▶ **Stored data entries**:
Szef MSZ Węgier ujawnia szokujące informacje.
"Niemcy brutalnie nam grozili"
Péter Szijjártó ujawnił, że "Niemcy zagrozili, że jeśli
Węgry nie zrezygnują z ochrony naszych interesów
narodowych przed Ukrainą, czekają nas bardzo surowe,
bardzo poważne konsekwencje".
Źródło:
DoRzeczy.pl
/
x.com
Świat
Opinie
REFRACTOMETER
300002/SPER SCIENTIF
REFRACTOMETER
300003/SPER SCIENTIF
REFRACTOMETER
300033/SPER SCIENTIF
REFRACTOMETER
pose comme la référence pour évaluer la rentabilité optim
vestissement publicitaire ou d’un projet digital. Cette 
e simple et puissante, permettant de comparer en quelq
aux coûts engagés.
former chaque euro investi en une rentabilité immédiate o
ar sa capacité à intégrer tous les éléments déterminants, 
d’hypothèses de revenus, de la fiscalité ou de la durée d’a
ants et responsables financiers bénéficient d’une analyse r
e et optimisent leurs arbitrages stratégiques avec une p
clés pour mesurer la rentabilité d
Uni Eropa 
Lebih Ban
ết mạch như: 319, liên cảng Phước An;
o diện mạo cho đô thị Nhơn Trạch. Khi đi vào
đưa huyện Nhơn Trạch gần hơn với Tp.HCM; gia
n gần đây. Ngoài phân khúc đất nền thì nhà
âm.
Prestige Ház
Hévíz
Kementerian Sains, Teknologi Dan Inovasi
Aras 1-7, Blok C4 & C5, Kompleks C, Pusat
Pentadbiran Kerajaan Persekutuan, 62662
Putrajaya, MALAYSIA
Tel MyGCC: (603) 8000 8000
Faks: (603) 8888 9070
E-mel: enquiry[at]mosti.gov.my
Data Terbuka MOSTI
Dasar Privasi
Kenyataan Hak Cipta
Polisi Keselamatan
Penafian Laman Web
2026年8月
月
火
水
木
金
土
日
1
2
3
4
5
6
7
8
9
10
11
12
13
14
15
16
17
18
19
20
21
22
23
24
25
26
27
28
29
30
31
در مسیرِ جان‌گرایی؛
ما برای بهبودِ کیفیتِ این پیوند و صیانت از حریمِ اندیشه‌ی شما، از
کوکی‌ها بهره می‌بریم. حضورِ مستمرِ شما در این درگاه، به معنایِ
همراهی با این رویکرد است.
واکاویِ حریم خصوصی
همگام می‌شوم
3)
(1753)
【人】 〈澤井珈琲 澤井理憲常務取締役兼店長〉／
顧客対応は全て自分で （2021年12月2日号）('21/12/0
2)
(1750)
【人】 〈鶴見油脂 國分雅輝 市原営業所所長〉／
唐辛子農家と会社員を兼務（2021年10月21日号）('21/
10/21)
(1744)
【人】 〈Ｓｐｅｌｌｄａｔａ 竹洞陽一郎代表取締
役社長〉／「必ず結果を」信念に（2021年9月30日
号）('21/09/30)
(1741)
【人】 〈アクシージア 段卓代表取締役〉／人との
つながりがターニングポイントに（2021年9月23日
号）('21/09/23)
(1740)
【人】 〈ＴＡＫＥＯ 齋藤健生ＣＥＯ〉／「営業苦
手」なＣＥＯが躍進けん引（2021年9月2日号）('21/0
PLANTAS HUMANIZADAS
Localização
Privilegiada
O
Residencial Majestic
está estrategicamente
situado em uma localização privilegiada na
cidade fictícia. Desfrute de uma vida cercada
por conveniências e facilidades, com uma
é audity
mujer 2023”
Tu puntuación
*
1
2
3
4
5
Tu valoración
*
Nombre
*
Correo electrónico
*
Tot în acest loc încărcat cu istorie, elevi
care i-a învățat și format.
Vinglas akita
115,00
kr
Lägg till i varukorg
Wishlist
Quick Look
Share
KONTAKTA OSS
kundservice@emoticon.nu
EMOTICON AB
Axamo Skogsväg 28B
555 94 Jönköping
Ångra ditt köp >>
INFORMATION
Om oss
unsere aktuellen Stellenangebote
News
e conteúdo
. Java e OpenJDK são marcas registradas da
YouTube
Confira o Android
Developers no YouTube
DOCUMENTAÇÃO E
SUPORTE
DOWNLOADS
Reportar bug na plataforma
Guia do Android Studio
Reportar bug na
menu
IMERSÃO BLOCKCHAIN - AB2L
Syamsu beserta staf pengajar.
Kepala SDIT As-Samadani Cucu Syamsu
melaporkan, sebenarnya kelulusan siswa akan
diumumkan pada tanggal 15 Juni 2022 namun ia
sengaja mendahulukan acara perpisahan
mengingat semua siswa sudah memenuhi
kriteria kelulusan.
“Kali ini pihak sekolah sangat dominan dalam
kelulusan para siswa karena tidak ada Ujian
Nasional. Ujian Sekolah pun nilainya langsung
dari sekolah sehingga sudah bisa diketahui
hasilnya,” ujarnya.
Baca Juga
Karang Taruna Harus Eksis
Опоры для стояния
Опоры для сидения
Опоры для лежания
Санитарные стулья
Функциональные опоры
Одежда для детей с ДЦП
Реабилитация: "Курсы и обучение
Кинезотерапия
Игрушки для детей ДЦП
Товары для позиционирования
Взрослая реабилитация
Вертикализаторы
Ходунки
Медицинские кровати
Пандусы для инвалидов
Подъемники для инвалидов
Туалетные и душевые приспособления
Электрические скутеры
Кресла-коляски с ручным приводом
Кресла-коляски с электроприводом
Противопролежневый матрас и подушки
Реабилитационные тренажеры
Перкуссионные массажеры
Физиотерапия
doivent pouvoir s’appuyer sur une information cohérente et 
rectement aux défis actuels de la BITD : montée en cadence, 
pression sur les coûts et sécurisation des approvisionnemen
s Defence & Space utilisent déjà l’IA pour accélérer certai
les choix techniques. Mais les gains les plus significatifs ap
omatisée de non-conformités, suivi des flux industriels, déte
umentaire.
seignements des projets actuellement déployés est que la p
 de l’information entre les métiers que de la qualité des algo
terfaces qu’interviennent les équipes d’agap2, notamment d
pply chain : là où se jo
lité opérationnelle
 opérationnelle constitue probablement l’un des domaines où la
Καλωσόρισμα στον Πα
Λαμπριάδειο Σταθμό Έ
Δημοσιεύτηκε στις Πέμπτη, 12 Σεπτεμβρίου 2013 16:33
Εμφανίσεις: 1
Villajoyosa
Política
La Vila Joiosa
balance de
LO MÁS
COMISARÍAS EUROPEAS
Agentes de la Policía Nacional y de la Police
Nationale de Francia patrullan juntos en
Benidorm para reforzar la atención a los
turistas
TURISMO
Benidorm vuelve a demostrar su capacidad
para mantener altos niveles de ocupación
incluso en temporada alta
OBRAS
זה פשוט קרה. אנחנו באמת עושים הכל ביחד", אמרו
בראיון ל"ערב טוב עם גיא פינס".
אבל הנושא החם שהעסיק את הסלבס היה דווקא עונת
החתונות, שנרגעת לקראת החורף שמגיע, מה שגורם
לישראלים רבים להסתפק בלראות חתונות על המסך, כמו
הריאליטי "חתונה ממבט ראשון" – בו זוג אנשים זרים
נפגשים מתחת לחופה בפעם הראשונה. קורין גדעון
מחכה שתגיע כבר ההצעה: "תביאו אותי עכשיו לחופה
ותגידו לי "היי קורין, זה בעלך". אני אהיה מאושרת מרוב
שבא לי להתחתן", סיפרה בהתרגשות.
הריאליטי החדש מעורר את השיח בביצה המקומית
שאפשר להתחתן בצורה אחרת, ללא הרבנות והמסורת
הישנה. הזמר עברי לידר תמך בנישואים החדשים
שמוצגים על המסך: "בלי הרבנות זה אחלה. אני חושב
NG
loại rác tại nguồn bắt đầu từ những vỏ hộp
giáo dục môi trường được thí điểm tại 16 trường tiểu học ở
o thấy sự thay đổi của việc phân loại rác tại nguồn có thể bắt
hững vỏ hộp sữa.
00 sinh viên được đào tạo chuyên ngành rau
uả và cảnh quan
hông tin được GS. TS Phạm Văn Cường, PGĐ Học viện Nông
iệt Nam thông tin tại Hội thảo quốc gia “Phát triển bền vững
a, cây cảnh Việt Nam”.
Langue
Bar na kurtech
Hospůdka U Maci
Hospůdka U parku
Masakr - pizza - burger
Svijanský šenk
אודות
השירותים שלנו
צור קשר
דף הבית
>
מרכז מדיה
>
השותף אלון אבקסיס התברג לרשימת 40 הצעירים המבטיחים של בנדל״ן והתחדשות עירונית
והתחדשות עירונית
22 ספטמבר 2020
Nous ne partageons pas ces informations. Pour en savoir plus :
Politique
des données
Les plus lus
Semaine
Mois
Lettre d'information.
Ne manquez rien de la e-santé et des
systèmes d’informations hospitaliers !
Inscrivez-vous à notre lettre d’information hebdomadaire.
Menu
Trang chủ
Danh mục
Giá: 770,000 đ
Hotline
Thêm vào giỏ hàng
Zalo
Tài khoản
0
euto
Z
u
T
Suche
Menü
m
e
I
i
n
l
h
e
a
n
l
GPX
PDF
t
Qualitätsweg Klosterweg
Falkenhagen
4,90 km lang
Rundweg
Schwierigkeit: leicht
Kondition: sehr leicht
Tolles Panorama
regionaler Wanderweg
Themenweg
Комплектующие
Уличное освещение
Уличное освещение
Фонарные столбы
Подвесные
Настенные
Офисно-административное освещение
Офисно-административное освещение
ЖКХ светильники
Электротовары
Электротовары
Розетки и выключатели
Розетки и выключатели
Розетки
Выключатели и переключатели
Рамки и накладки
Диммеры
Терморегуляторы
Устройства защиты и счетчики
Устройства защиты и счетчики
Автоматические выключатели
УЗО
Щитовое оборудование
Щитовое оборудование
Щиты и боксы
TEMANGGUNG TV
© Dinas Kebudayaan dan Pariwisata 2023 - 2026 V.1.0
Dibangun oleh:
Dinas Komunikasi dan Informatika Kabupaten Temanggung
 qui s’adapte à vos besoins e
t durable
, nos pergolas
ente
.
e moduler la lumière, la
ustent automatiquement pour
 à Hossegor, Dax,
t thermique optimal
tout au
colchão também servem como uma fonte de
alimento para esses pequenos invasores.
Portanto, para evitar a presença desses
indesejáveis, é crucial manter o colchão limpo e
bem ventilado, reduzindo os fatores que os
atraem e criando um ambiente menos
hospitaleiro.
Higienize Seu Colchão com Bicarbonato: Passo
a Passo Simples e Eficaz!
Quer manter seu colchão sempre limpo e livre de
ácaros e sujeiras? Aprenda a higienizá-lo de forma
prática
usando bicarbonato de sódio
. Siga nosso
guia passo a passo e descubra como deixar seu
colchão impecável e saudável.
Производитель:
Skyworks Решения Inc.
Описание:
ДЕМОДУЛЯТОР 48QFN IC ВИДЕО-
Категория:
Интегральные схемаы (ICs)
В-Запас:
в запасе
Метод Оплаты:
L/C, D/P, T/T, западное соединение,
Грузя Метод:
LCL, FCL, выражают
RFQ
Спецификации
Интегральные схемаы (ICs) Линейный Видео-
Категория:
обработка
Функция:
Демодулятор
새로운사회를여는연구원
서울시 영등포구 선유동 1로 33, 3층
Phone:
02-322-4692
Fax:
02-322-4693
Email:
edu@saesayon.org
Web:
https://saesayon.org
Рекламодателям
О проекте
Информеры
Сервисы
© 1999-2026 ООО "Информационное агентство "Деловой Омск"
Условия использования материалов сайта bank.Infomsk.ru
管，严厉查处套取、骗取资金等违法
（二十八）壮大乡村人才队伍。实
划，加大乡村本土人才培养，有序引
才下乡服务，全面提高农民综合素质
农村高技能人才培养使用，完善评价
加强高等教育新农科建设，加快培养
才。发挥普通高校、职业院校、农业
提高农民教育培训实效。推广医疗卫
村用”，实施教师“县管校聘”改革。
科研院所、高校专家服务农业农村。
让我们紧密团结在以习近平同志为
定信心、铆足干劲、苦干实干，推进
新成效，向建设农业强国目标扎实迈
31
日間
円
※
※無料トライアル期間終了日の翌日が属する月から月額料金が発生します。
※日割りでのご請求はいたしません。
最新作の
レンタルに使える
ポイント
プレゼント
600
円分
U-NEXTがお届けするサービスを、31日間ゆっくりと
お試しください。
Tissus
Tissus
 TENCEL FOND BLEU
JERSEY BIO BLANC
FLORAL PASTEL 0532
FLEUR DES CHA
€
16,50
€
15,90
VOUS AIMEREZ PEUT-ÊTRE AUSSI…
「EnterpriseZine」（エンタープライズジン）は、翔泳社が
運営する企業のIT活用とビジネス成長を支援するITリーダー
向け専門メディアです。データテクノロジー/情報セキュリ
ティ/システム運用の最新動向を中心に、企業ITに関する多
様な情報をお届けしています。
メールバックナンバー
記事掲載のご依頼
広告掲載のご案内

▶ **ABOUT THIS TASK**: Return, unchanged, every line of the listing from its very first line down to and including the line that contains "narodowych przed Ukrainą, czekają".

▶ **EXERCISE ANSWER**:
Szef MSZ Węgier ujawnia szokujące informacje.
"Niemcy brutalnie nam grozili"
Péter Szijjártó ujawnił, że "Niemcy zagrozili, że jeśli
Węgry nie zrezygnują z ochrony naszych interesów
narodowych przed Ukrainą, czekają nas bardzo surowe,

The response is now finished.